(Saved data entries)
- Opening Delimiter -
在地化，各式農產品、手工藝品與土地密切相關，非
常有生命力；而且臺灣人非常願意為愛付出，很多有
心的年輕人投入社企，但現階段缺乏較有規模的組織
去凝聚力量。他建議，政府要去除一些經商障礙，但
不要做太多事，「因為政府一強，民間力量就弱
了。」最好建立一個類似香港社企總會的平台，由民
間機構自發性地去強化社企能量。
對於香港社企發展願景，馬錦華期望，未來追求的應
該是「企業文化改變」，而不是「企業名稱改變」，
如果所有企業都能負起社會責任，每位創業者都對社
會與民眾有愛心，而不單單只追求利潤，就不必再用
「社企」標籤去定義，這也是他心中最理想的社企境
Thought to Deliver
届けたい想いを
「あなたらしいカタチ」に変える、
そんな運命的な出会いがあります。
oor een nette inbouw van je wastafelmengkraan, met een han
- Closing Delimiter -
### TASK:
Output, exactly and with no other text, the line that contains "不要做太多事，「因為政府一強，民間力量就弱" and all lines from there to the end of the records.

### OUTPUT FOR THIS TASK:
不要做太多事，「因為政府一強，民間力量就弱
了。」最好建立一個類似香港社企總會的平台，由民
間機構自發性地去強化社企能量。
對於香港社企發展願景，馬錦華期望，未來追求的應
該是「企業文化改變」，而不是「企業名稱改變」，
如果所有企業都能負起社會責任，每位創業者都對社
會與民眾有愛心，而不單單只追求利潤，就不必再用
「社企」標籤去定義，這也是他心中最理想的社企境
Thought to Deliver
届けたい想いを
「あなたらしいカタチ」に変える、
そんな運命的な出会いがあります。
oor een nette inbouw van je wastafelmengkraan, met een han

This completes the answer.